Several years and another foster mother later, my college education was interrupted by my own marriage. Here I found the love of yet another kind of mother—a mother-in-law. My mother-in-law had seven children of her own. Her only son was my new husband, and she had six daughters ranging in age from twelve to twenty. In the midst of her own bustling life, she had the heart to welcome another daughter into her circle. Through her example, I learned we can always make room in our hearts to love someone new—even when our cup is full!

Almost four years of infertility revealed to me that a mother’s instinct can be powerful enough to propel a woman to overcome tremendous obstacles. When my firstborn child arrived after a challenging pregnancy, the kaleidoscope of love from all the mothers in my life seemed to arrange themselves into a beautiful pattern, illuminated by the dawn of my own motherhood. Early motherhood insecurities gave way to joy as our family grew over the years, through birth and adoption, to seven children of our own. Now I have experienced the joys and sorrows of being a natural mother, an adoptive mother, a mother-in-law, and more recently, a grandmother.

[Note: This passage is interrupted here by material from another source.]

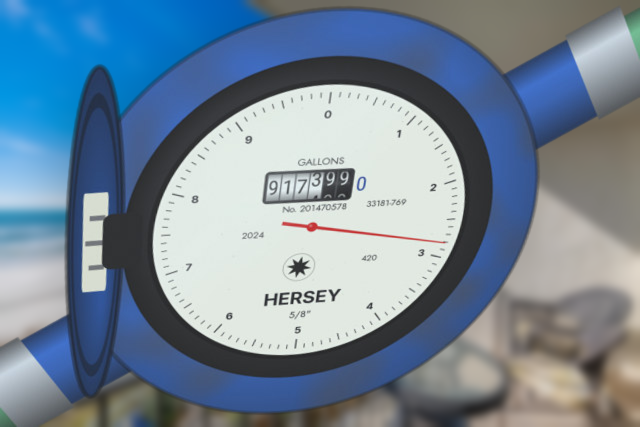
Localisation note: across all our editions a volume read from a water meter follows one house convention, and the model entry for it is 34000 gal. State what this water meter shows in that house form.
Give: 9173992.8 gal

A friend of mine shared with me once that her mother had commented about me, “She is a natural-born mother. It comes to her like falling off a log.”

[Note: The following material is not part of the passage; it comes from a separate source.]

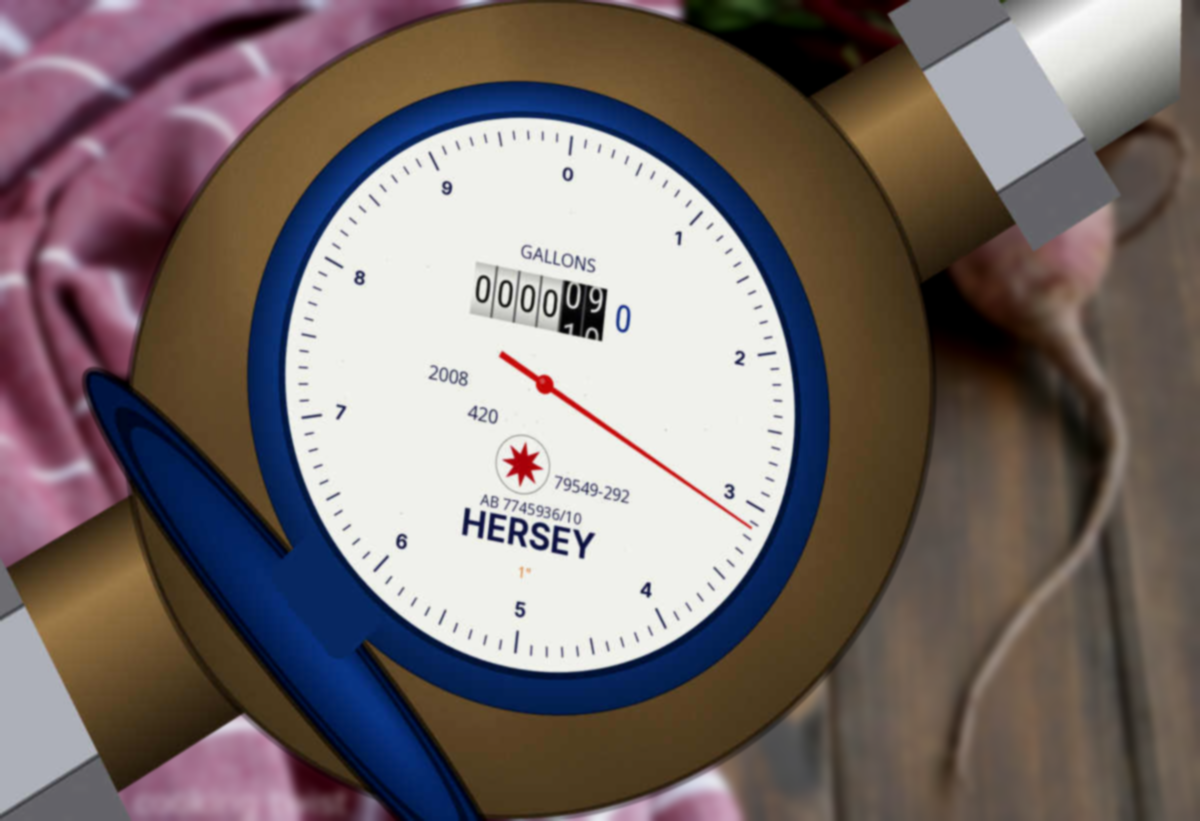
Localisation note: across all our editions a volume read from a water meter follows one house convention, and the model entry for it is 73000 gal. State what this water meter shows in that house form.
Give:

She obviously had no idea how the very thought of being a mother had caused me to break out into a cold sweat as a young woman. But the host of beautiful mothers who helped me navigate through a variety of situations and circumstances encouraged me along the way—as only mothers can.

I marvel at all the mothers who have touched my life. Those mentioned here, plus grandmothers, pastors’ wives, and nurturing friends, have all provided what I needed during the different stages of my life. I’ve been blessed beyond measure by each of them.